After the first impressions of the HE-6 i got the Upgrading Bug under my skin. While i was perfectly happy with the Violectric v100 and HD800 – T1 sound, i felt something was missing from the HE-6. I just knew that the Hifiman has more potential. I Changed my source to a Hiface Two, got myself a v200, i dropped some new cables to the mix and i have an Easter Electric dac with some tubes on the way (and a very empty wallet just before Xmas).
These upgrades made the hd800 sound less analytic, but still keeping that huge sound stage with lots of details which you don’t hear in the other headphones. As I was writing earlier the HD800 is just simply perfect with some recordings, but sometimes slicing the music up and can give you sound that you cannot hear in the life, unless you are sitting inside in all instruments at the same time. Despite the goose bumps I get from some of the listening, I don’t think the Sennheiser is a perfect stand-alone headphone for classical music. It’s very sensitive to the quality of the recordings, and I definitely feel the need for one more headphone beside it.
The Beyer’s T1 is an easy to love headphone. It works well with almost every classical recording. Some of the cases I find a bit of too much treble and it also can present too much bass. It can stand its ground alone, but for me paired with the HD800 gives the best combination.

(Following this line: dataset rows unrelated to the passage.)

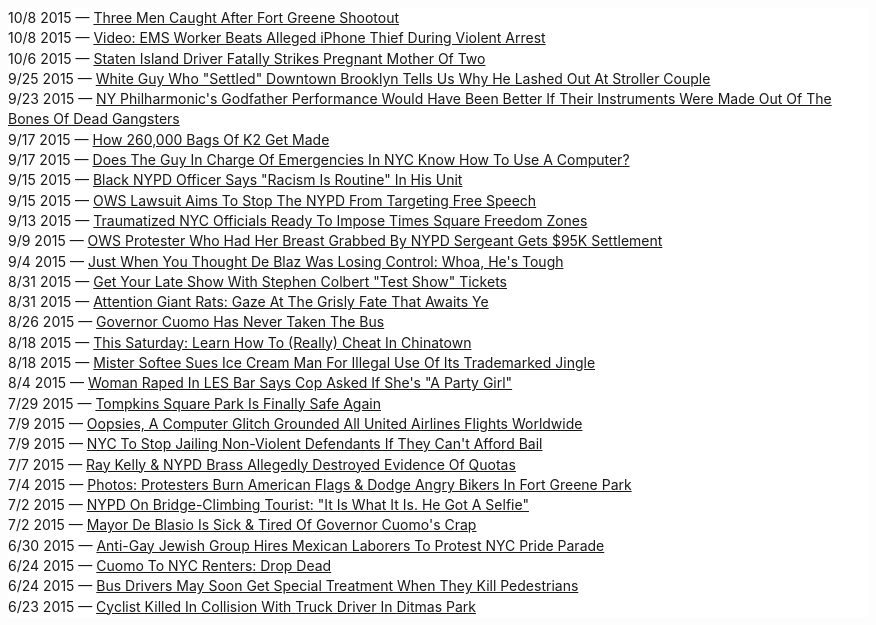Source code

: 10/8 2015 — [Three Men Caught After Fort Greene Shootout](https://web.archive.org/web/20151008152254/http://gothamist.com/2015/10/08/fort_greene_police_shootout.php)  
10/8 2015 — [Video: EMS Worker Beats Alleged iPhone Thief During Violent Arrest](https://web.archive.org/web/20151008152254/http://gothamist.com/2015/10/07/ems_assault_video_nypd.php)  
10/6 2015 — [Staten Island Driver Fatally Strikes Pregnant Mother Of Two](https://web.archive.org/web/20151006202644/http://gothamist.com/2015/10/06/staten_island_fatal_crash.php)  
9/25 2015 — [White Guy Who &quot;Settled&quot; Downtown Brooklyn Tells Us Why He Lashed Out At Stroller Couple](https://web.archive.org/web/20150925074720/http://gothamist.com/2015/09/24/brooklyn_settler_interview.php)  
9/23 2015 — [NY Philharmonic's Godfather Performance Would Have Been Better If Their Instruments Were Made Out Of The Bones Of Dead Gangsters](https://web.archive.org/web/20150923145304/http://gothamist.com/2015/09/22/philharmonic_godfather_review.php)  
9/17 2015 — [How 260,000 Bags Of K2 Get Made](https://web.archive.org/web/20150917051218/http://gothamist.com/2015/09/16/k2_bust_nyc.php)  
9/17 2015 — [Does The Guy In Charge Of Emergencies In NYC Know How To Use A Computer?](https://web.archive.org/web/20150917051218/http://gothamist.com/2015/09/15/abacus_works_fine_in_crisis.php)  
9/15 2015 — [Black NYPD Officer Says &quot;Racism Is Routine&quot; In His Unit](https://web.archive.org/web/20150915061914/http://gothamist.com/2015/09/14/nypd_racist_dana_harge.php)  
9/15 2015 — [OWS Lawsuit Aims To Stop The NYPD From Targeting Free Speech](https://web.archive.org/web/20150915061914/http://gothamist.com/2015/09/14/ows_lawsuit_nypd.php)  
9/13 2015 — [Traumatized NYC Officials Ready To Impose Times Square Freedom Zones](https://web.archive.org/web/20150913074056/http://gothamist.com/2015/09/11/times_square_freedom_zones.php)  
9/9 2015 — [OWS Protester Who Had Her Breast Grabbed By NYPD Sergeant Gets $95K Settlement](https://web.archive.org/web/20150909105341/http://gothamist.com/2015/09/08/ows_protester_settlement.php)  
9/4 2015 — [Just When You Thought De Blaz Was Losing Control: Whoa, He's Tough](https://web.archive.org/web/20150904080553/http://gothamist.com/2015/09/03/exclusive_photo_op_whoa.php)  
8/31 2015 — [Get Your Late Show With Stephen Colbert &quot;Test Show&quot; Tickets](https://web.archive.org/web/20150831175733/http://gothamist.com/2015/08/31/colbert_late_show_tickets.php)  
8/31 2015 — [Attention Giant Rats: Gaze At The Grisly Fate That Awaits Ye](https://web.archive.org/web/20150831175733/http://gothamist.com/2015/08/31/decorative_rat_king_spotted.php)  
8/26 2015 — [Governor Cuomo Has Never Taken The Bus](https://web.archive.org/web/20150826054618/http://gothamist.com/2015/08/25/cuomo_bus_ted.php)  
8/18 2015 — [This Saturday: Learn How To (Really) Cheat In Chinatown ](https://web.archive.org/web/20150818052817/http://gothamist.com/2015/08/17/this_saturday_learn_how_to_really_c.php)  
8/18 2015 — [Mister Softee Sues Ice Cream Man For Illegal Use Of Its Trademarked Jingle ](https://web.archive.org/web/20150818052817/http://gothamist.com/2015/08/17/mister_softee_sues_for_illegal_use.php)  
8/4 2015 — [Woman Raped In LES Bar Says Cop Asked If She's &quot;A Party Girl&quot;](https://web.archive.org/web/20150804151007/http://gothamist.com/2015/08/03/happy_ending_rape_nypd.php)  
7/29 2015 — [Tompkins Square Park Is Finally Safe Again  ](https://web.archive.org/web/20150729011944/http://gothamist.com/2015/07/28/nypd_tompkins_park_tower.php)  
7/9 2015 — [Oopsies, A Computer Glitch Grounded All United Airlines Flights Worldwide](https://web.archive.org/web/20150709111135/http://gothamist.com/2015/07/08/united_we_fail.php)  
7/9 2015 — [NYC To Stop Jailing Non-Violent Defendants If They Can't Afford Bail](https://web.archive.org/web/20150709111135/http://gothamist.com/2015/07/08/nyc_to_stop_jailing_non-violent_new.php)  
7/7 2015 — [Ray Kelly &amp; NYPD Brass Allegedly Destroyed Evidence Of Quotas](https://web.archive.org/web/20150707020632/http://gothamist.com/2015/07/06/ray_kelly_nypd_brass_destroyed_evid.php)  
7/4 2015 — [Photos: Protesters Burn American Flags &amp; Dodge Angry Bikers In Fort Greene Park](https://web.archive.org/web/20150704042551/http://gothamist.com/2015/07/02/photos_bikers_not_happy_about_flag-.php)  
7/2 2015 — [NYPD On Bridge-Climbing Tourist: &quot;It Is What It Is. He Got A Selfie&quot;](https://web.archive.org/web/20150702103448/http://gothamist.com/2015/07/01/nypd_so_a_tourist_got_a_bk_bridge_s.php)  
7/2 2015 — [Mayor De Blasio Is Sick &amp; Tired Of Governor Cuomo's Crap](https://web.archive.org/web/20150702103448/http://gothamist.com/2015/06/30/mayor_de_blasio_is_sick_tired_of_go.php)  
6/30 2015 — [Anti-Gay Jewish Group Hires Mexican Laborers To Protest NYC Pride Parade](https://web.archive.org/web/20150630015520/http://gothamist.com/2015/06/29/ultra-orthodox_protesters_outsource.php)  
6/24 2015 — [Cuomo To NYC Renters: Drop Dead ](https://web.archive.org/web/20150624195928/http://gothamist.com/2015/06/23/cuomo_rent_albany_samo.php)  
6/24 2015 — [Bus Drivers May Soon Get Special Treatment When They Kill Pedestrians](https://web.archive.org/web/20150624195928/http://gothamist.com/2015/06/24/bus_drivers_right_way.php)  
6/23 2015 — [Cyclist Killed In Collision With Truck Driver In Ditmas Park](https://web.archive.org/web/20150623063653/http://gothamist.com/2015/06/22/cyclist_killed_brooklyn.php)  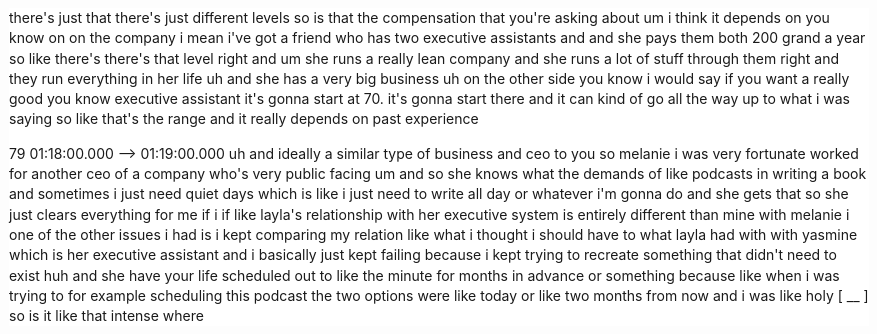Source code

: there's just that there's just different
levels so is that the compensation
that you're asking about um i think it
depends on you know on on the company i
mean i've got a friend who has two
executive assistants and and she pays
them both 200 grand a year
so like there's there's that level right
and um she runs a really lean company
and she runs a lot of stuff through them
right and they run everything in her
life uh and she has a very big business
uh on the other side you know i would
say if you want a really good you know
executive assistant it's gonna start at
70.
it's gonna start there and it can kind
of go all the way up to what i was
saying so like
that's the range and it really depends
on
past experience

79
01:18:00.000 --> 01:19:00.000
uh and
ideally a similar type of business and
ceo
to you
so melanie i was very fortunate worked
for another ceo of a company who's very
public facing
um and so she knows what the demands of
like podcasts in writing a book and
sometimes i just need quiet days which
is like i just need to write all day or
whatever i'm gonna do and she gets that
so she just clears everything for me if
i if like layla's relationship with her
executive system is entirely different
than mine with melanie i one of the
other issues i had is i kept comparing
my relation like what i thought i should
have to what layla had with with yasmine
which is her executive assistant and
i basically just kept failing because i
kept trying to recreate something that
didn't need to exist
huh
and she have your life scheduled out to
like
the minute for months in advance or
something because like when i was trying
to for example scheduling this podcast
the two options were like today or like
two months from now and i was like holy
[ __ ] so is it like that intense where
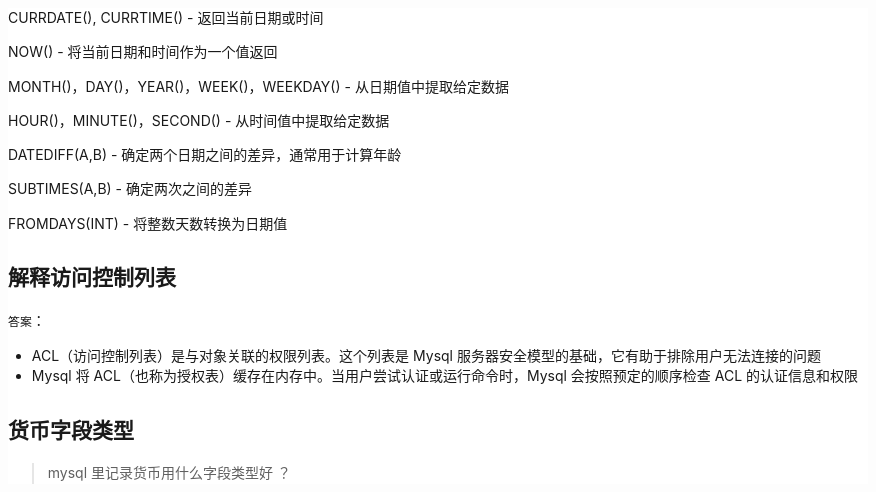 CURRDATE(), CURRTIME() - 返回当前日期或时间

NOW() - 将当前日期和时间作为一个值返回

MONTH()，DAY()，YEAR()，WEEK()，WEEKDAY() - 从日期值中提取给定数据

HOUR()，MINUTE()，SECOND() - 从时间值中提取给定数据

DATEDIFF(A,B) - 确定两个日期之间的差异，通常用于计算年龄

SUBTIMES(A,B) - 确定两次之间的差异

FROMDAYS(INT) - 将整数天数转换为日期值





## 解释访问控制列表

`答案`：

+ ACL（访问控制列表）是与对象关联的权限列表。这个列表是 Mysql 服务器安全模型的基础，它有助于排除用户无法连接的问题
+ Mysql 将 ACL（也称为授权表）缓存在内存中。当用户尝试认证或运行命令时，Mysql 会按照预定的顺序检查 ACL 的认证信息和权限



## 货币字段类型

> mysql 里记录货币用什么字段类型好 ？

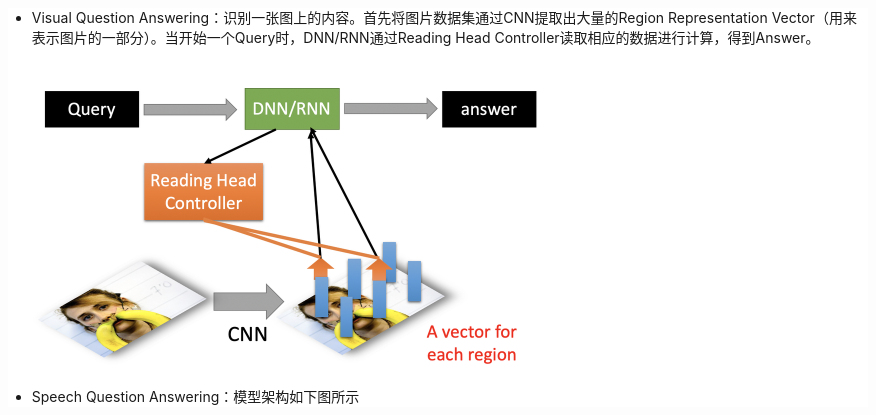    - Visual Question Answering：识别一张图上的内容。首先将图片数据集通过CNN提取出大量的Region Representation Vector（用来表示图片的一部分）。当开始一个Query时，DNN/RNN通过Reading Head Controller读取相应的数据进行计算，得到Answer。

     <img src="./image-20200710161552695.png" alt="image-20200710161552695" style="zoom:50%;" />

   - Speech Question Answering：模型架构如下图所示
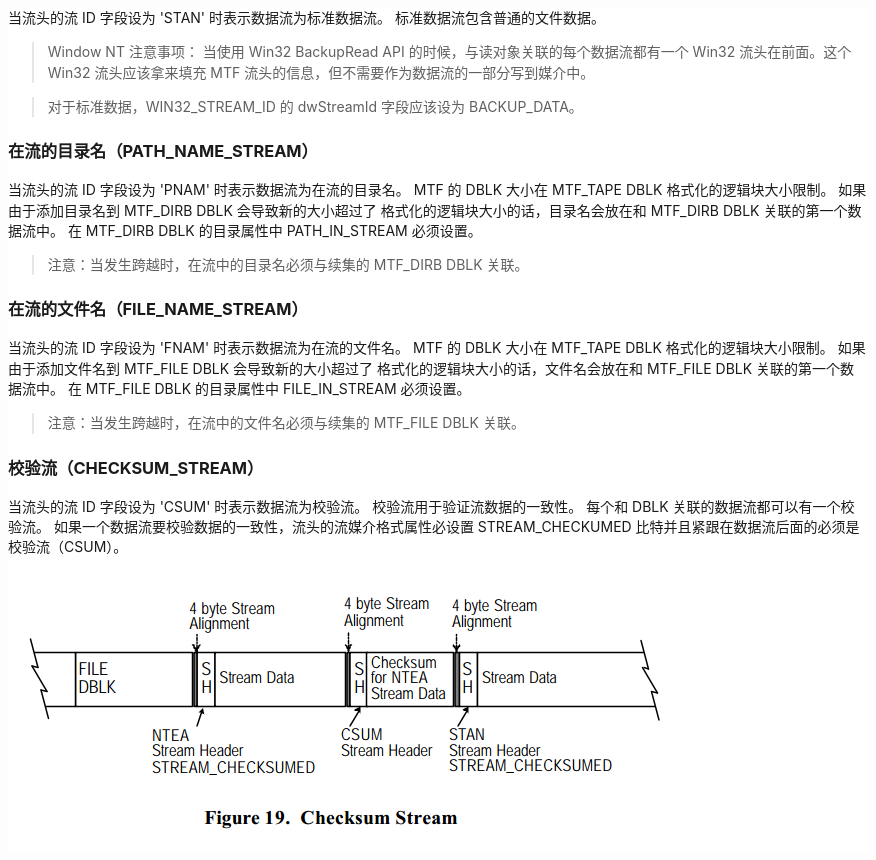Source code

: 当流头的流 ID 字段设为 'STAN' 时表示数据流为标准数据流。
标准数据流包含普通的文件数据。

> Window NT 注意事项：
当使用 Win32 BackupRead API 的时候，与读对象关联的每个数据流都有一个
Win32 流头在前面。这个 Win32 流头应该拿来填充 MTF 流头的信息，但不需要作为数据流的一部分写到媒介中。

> 对于标准数据，WIN32\_STREAM\_ID 的 dwStreamId 字段应该设为 BACKUP\_DATA。

### 在流的目录名（PATH\_NAME\_STREAM）

当流头的流 ID 字段设为 'PNAM' 时表示数据流为在流的目录名。
MTF 的 DBLK 大小在 MTF\_TAPE DBLK 格式化的逻辑块大小限制。
如果由于添加目录名到 MTF\_DIRB DBLK 会导致新的大小超过了
格式化的逻辑块大小的话，目录名会放在和 MTF\_DIRB DBLK
关联的第一个数据流中。
在 MTF\_DIRB DBLK 的目录属性中 PATH\_IN\_STREAM 必须设置。

> 注意：当发生跨越时，在流中的目录名必须与续集的  MTF\_DIRB DBLK 关联。

### 在流的文件名（FILE\_NAME\_STREAM）

当流头的流 ID 字段设为 'FNAM' 时表示数据流为在流的文件名。
MTF 的 DBLK 大小在 MTF\_TAPE DBLK 格式化的逻辑块大小限制。
如果由于添加文件名到 MTF\_FILE DBLK 会导致新的大小超过了
格式化的逻辑块大小的话，文件名会放在和 MTF\_FILE DBLK
关联的第一个数据流中。
在 MTF\_FILE DBLK 的目录属性中 FILE\_IN\_STREAM 必须设置。

> 注意：当发生跨越时，在流中的文件名必须与续集的  MTF\_FILE DBLK 关联。

### 校验流（CHECKSUM\_STREAM）

当流头的流 ID 字段设为 'CSUM' 时表示数据流为校验流。
校验流用于验证流数据的一致性。
每个和 DBLK 关联的数据流都可以有一个校验流。
如果一个数据流要校验数据的一致性，流头的流媒介格式属性必设置
STREAM\_CHECKUMED 比特并且紧跟在数据流后面的必须是校验流（CSUM）。

![](images/checksum_stream.png)
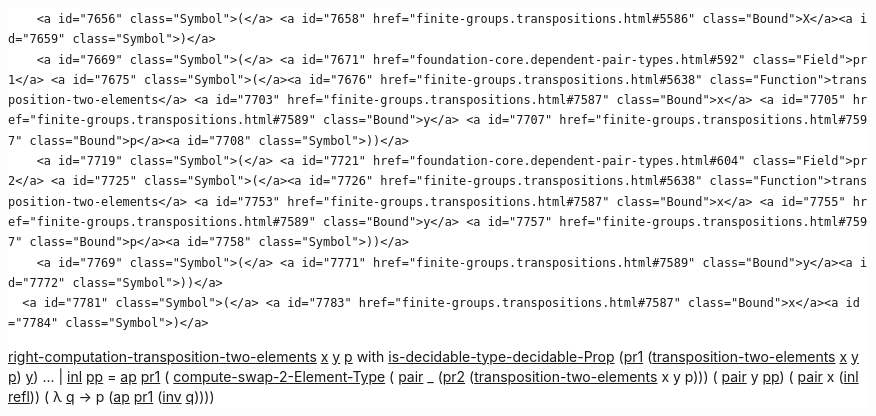         <a id="7656" class="Symbol">(</a> <a id="7658" href="finite-groups.transpositions.html#5586" class="Bound">X</a><a id="7659" class="Symbol">)</a>
        <a id="7669" class="Symbol">(</a> <a id="7671" href="foundation-core.dependent-pair-types.html#592" class="Field">pr1</a> <a id="7675" class="Symbol">(</a><a id="7676" href="finite-groups.transpositions.html#5638" class="Function">transposition-two-elements</a> <a id="7703" href="finite-groups.transpositions.html#7587" class="Bound">x</a> <a id="7705" href="finite-groups.transpositions.html#7589" class="Bound">y</a> <a id="7707" href="finite-groups.transpositions.html#7597" class="Bound">p</a><a id="7708" class="Symbol">))</a>
        <a id="7719" class="Symbol">(</a> <a id="7721" href="foundation-core.dependent-pair-types.html#604" class="Field">pr2</a> <a id="7725" class="Symbol">(</a><a id="7726" href="finite-groups.transpositions.html#5638" class="Function">transposition-two-elements</a> <a id="7753" href="finite-groups.transpositions.html#7587" class="Bound">x</a> <a id="7755" href="finite-groups.transpositions.html#7589" class="Bound">y</a> <a id="7757" href="finite-groups.transpositions.html#7597" class="Bound">p</a><a id="7758" class="Symbol">))</a>
        <a id="7769" class="Symbol">(</a> <a id="7771" href="finite-groups.transpositions.html#7589" class="Bound">y</a><a id="7772" class="Symbol">))</a>
      <a id="7781" class="Symbol">(</a> <a id="7783" href="finite-groups.transpositions.html#7587" class="Bound">x</a><a id="7784" class="Symbol">)</a>
  <a id="7788" href="finite-groups.transpositions.html#7539" class="Function">right-computation-transposition-two-elements</a> <a id="7833" href="finite-groups.transpositions.html#7833" class="Bound">x</a> <a id="7835" href="finite-groups.transpositions.html#7835" class="Bound">y</a> <a id="7837" href="finite-groups.transpositions.html#7837" class="Bound">p</a>
    <a id="7843" class="Keyword">with</a> <a id="7848" href="foundation.decidable-propositions.html#2361" class="Function">is-decidable-type-decidable-Prop</a> <a id="7881" class="Symbol">(</a><a id="7882" href="foundation-core.dependent-pair-types.html#592" class="Field">pr1</a> <a id="7886" class="Symbol">(</a><a id="7887" href="finite-groups.transpositions.html#5638" class="Function">transposition-two-elements</a> <a id="7914" href="finite-groups.transpositions.html#7833" class="Bound">x</a> <a id="7916" href="finite-groups.transpositions.html#7835" class="Bound">y</a> <a id="7918" href="finite-groups.transpositions.html#7837" class="Bound">p</a><a id="7919" class="Symbol">)</a> <a id="7921" href="finite-groups.transpositions.html#7835" class="Bound">y</a><a id="7922" class="Symbol">)</a> 
  <a id="7927" class="Symbol">...</a> <a id="7931" class="Symbol">|</a> <a id="7933" href="foundation.coproduct-types.html#1239" class="InductiveConstructor">inl</a> <a id="7937" href="finite-groups.transpositions.html#7937" class="Bound">pp</a> <a id="7940" class="Symbol">=</a>
    <a id="7946" href="foundation-core.identity-types.html#2853" class="Function">ap</a>
      <a id="7955" href="foundation-core.dependent-pair-types.html#592" class="Field">pr1</a>
      <a id="7965" class="Symbol">(</a> <a id="7967" href="univalent-combinatorics.2-element-types.html#18818" class="Function">compute-swap-2-Element-Type</a>
        <a id="8003" class="Symbol">(</a> <a id="8005" href="foundation-core.dependent-pair-types.html#575" class="InductiveConstructor">pair</a> <a id="8010" class="Symbol">_</a> <a id="8012" class="Symbol">(</a><a id="8013" href="foundation-core.dependent-pair-types.html#604" class="Field">pr2</a> <a id="8017" class="Symbol">(</a><a id="8018" href="finite-groups.transpositions.html#5638" class="Function">transposition-two-elements</a> <a id="8045" class="Bound">x</a> <a id="8047" class="Bound">y</a> <a id="8049" class="Bound">p</a><a id="8050" class="Symbol">)))</a>
        <a id="8062" class="Symbol">(</a> <a id="8064" href="foundation-core.dependent-pair-types.html#575" class="InductiveConstructor">pair</a> <a id="8069" class="Bound">y</a> <a id="8071" href="finite-groups.transpositions.html#7937" class="Bound">pp</a><a id="8073" class="Symbol">)</a>
        <a id="8083" class="Symbol">(</a> <a id="8085" href="foundation-core.dependent-pair-types.html#575" class="InductiveConstructor">pair</a> <a id="8090" class="Bound">x</a> <a id="8092" class="Symbol">(</a><a id="8093" href="foundation.coproduct-types.html#1239" class="InductiveConstructor">inl</a> <a id="8097" href="foundation-core.identity-types.html#694" class="InductiveConstructor">refl</a><a id="8101" class="Symbol">))</a>
        <a id="8112" class="Symbol">(</a> <a id="8114" class="Symbol">λ</a> <a id="8116" href="finite-groups.transpositions.html#8116" class="Bound">q</a> <a id="8118" class="Symbol">→</a> <a id="8120" class="Bound">p</a> <a id="8122" class="Symbol">(</a><a id="8123" href="foundation-core.identity-types.html#2853" class="Function">ap</a> <a id="8126" href="foundation-core.dependent-pair-types.html#592" class="Field">pr1</a> <a id="8130" class="Symbol">(</a><a id="8131" href="foundation-core.identity-types.html#1552" class="Function">inv</a> <a id="8135" href="finite-groups.transpositions.html#8116" class="Bound">q</a><a id="8136" class="Symbol">))))</a>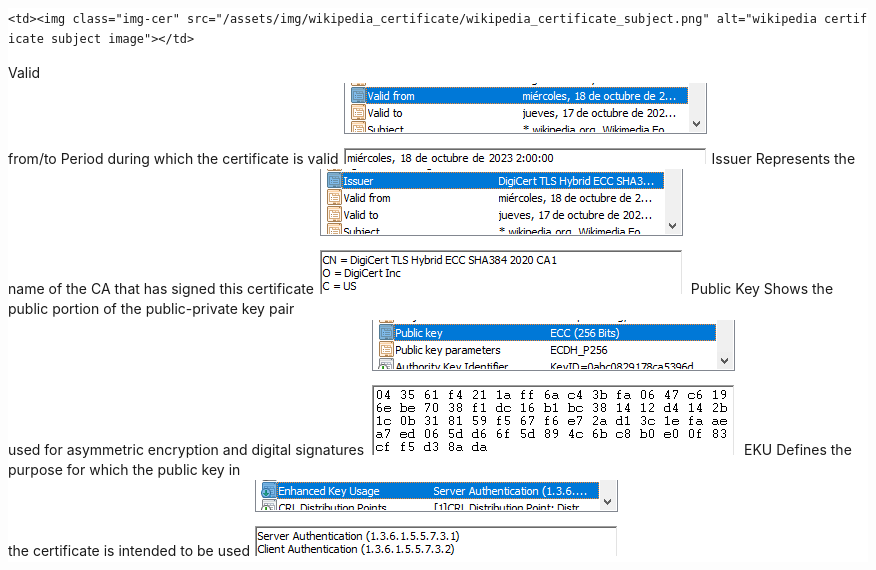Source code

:     <td><img class="img-cer" src="/assets/img/wikipedia_certificate/wikipedia_certificate_subject.png" alt="wikipedia certificate subject image"></td>
  </tr>
  <tr>
    <td>Valid<br>from/to</td>
    <td>Period during which the certificate is valid</td>
    <td><img src="/assets/img/wikipedia_certificate/wikipedia_certificate_valid_from_to.png" alt="wikipedia certificate valid image"></td>
  </tr>
  <tr>
    <td>Issuer</td>
    <td>Represents the name of the CA that has signed this certificate</td>
    <td><img src="/assets/img/wikipedia_certificate/wikipedia_certificate_issuer.png" alt="wikipedia certificate issuer image"></td>
  </tr>
  <tr>
    <td>Public Key</td>
    <td>Shows the public portion of the public-private key pair<br>used for asymmetric encryption and digital signatures</td>
    <td><img src="/assets/img/wikipedia_certificate/wikipedia_certificate_public_key.png" alt="wikipedia certificate public key image"></td>
  </tr>
  <tr>
    <td>EKU</td>
    <td>Defines the purpose for which the public key in<br>the certificate is intended to be used</td>
    <td><img src="/assets/img/wikipedia_certificate/wikipedia_certificate_eku.png" alt="wikipedia certificate EKU image"></td>
  </tr>
</tbody></table>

The Hifiman HE-6 brought a different world to me. It presents the music more lifelike than the other two. I’m still in the discovering phase and I try to avoid hype (which comes to me easily, if I love a new gadget at the first sight), but it brings the music more alive. I found myself often focusing on one instrument with the HD800 and the T1, but there is a noticeable gap, even odd peaks when something else takes the lead of the music. With the HE-6 it’s just sounds more together. Even though there is plenty, but it doesn't have the precise presentation and extreme detailedness of the HD800. The amazing is; I don’t have the urge to look these things, just lay back and enjoy the music. It handles way more recordings very well than the Sennheiser, but not that versatile all-rounder as the T1. Hissing in some of the older recording sometimes can be annoying.
These are my impressions for now, but it will take months to be more comfortable around the new gears.
At this stage I can’t pick the HE-6 or the HD800 as the best. They are approaching the music from an absolutely different angle, but the definitely have the first place and the T1 comes in third.
So the quest for the perfect classical music headphone still continuous, but I find myself in a very happy place along the road.
Sounds like we have the same sound preferences, I'm still ploughing ahead with my comparisons especially since the HE-500 also entered the equation and I've come to realise (after going back and front between them and the HE-6 (dual plugs in the V200 sure are handy here) that for most classical I actually prefer them to the HE-6. The midrange is more pronounced, they're a bit warmer and absolutely perfect for small ensembles and vocals (listened a couple of times to Bach's mass in B-, the Masaaki Suzuki and Bach collegium of Japan version and it was an almost transcendental experience). For larger ensembles the HE-6 still take the cake but price/quality wise I now think the HE-500 is a far better deal for 95% of people.
Beyers - I only own the 880 - are too hot in the treble for me, a polyphonic harp concerto was downright painful to listen to. And although they have a lot of fans for classical music and are beyond any doubt very high quality I indeed agree that the HD800 is not the optimal classical headphone for across the board listening. For that it's just too resolving/analytical. No such thing as absolute across the board perfection I guess, even within one genre.
At first I didn't understand why you went with a tube DAC but I guess your reasoning is that it's the next logical upgrade step especially as you already own the V200 amp. Would love to give a tube amp a try sometimes but going strictly by the numbers (distortion etc) I'm reticent, especially because my present V800/V200 combo does such a good job. And because I don't want to spend the equivalent of Burkina Faso's GNP on even more gear that takes up space on my desk.